__How to complete this task__
In these entries, tally the lines where "https" occurs. Respond with only the count.
Input START
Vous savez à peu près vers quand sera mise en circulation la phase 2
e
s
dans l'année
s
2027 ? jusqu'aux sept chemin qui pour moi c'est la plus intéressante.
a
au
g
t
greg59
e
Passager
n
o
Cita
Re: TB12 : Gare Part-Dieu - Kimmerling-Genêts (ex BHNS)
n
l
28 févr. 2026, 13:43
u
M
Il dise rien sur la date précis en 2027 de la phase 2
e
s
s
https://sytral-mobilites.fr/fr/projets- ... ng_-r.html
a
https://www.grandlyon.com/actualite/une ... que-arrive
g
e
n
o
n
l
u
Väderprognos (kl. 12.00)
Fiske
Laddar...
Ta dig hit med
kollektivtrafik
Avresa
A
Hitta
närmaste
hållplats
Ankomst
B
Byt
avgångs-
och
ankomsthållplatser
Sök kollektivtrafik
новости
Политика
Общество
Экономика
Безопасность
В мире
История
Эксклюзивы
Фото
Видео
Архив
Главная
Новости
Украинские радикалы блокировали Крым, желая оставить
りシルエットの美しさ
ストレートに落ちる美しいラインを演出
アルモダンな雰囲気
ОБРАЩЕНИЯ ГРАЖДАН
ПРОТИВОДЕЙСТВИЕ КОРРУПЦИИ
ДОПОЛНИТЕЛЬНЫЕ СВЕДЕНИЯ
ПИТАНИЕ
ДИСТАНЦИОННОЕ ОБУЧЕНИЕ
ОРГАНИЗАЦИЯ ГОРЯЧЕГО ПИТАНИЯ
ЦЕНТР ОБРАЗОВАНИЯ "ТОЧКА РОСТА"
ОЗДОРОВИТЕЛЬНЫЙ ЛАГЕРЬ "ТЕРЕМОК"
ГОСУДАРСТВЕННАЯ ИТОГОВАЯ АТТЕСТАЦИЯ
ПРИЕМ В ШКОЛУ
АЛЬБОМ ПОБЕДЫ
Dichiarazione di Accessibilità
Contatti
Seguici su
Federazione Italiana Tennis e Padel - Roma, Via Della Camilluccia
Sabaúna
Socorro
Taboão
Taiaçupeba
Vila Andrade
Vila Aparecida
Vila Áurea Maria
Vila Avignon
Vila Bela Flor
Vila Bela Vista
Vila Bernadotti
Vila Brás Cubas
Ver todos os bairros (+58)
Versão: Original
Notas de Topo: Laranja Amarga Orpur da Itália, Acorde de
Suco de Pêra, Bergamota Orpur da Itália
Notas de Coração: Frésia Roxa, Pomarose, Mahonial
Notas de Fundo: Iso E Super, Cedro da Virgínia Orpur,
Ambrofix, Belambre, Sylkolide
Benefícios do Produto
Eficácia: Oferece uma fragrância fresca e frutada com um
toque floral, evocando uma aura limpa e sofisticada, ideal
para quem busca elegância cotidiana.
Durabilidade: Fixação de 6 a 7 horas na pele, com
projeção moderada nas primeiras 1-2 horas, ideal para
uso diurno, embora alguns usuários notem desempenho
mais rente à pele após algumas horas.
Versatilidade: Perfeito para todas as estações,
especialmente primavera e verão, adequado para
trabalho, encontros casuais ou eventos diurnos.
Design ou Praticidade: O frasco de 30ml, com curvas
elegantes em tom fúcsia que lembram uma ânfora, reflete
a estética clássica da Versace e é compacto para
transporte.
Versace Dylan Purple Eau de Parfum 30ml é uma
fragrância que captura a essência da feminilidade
Input END
__Result__
2